┌──

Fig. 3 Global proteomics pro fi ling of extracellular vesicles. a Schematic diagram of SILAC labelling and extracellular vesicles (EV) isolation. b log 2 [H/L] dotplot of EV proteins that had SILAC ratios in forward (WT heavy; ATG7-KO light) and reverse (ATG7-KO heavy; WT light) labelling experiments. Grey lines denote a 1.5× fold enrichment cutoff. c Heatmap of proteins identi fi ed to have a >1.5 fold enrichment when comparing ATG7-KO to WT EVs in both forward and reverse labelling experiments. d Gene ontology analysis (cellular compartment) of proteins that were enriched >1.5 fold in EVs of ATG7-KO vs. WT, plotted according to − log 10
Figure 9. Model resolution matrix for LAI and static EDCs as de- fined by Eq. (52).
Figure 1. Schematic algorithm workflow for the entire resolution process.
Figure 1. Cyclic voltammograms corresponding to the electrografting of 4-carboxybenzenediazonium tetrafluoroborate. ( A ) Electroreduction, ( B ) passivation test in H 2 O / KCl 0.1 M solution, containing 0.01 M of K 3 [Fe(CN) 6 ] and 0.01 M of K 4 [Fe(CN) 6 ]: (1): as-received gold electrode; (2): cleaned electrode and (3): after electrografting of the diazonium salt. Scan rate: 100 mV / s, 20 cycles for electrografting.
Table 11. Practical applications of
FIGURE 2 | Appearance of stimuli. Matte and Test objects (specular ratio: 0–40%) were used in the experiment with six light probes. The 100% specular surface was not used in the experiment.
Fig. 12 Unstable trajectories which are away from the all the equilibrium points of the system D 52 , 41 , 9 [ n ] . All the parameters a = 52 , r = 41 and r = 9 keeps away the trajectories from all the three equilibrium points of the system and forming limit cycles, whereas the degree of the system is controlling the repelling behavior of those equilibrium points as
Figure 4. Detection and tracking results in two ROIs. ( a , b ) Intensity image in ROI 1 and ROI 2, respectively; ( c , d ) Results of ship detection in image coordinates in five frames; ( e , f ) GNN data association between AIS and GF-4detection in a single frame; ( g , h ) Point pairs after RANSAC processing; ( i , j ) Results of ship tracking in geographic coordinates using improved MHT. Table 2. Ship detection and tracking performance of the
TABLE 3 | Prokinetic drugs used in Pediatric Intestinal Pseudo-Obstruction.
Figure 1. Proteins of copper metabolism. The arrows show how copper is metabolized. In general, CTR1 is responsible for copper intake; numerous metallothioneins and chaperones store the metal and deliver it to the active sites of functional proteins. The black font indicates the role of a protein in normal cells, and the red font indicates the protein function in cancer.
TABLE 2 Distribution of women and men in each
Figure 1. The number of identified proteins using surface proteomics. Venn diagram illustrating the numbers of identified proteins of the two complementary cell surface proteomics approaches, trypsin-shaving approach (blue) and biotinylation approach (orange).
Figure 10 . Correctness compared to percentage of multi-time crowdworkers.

└──

**Work to complete:** Tally the lines of the preceding listing in which the word "after" appears; state nothing but the total.

**Answer area:** 2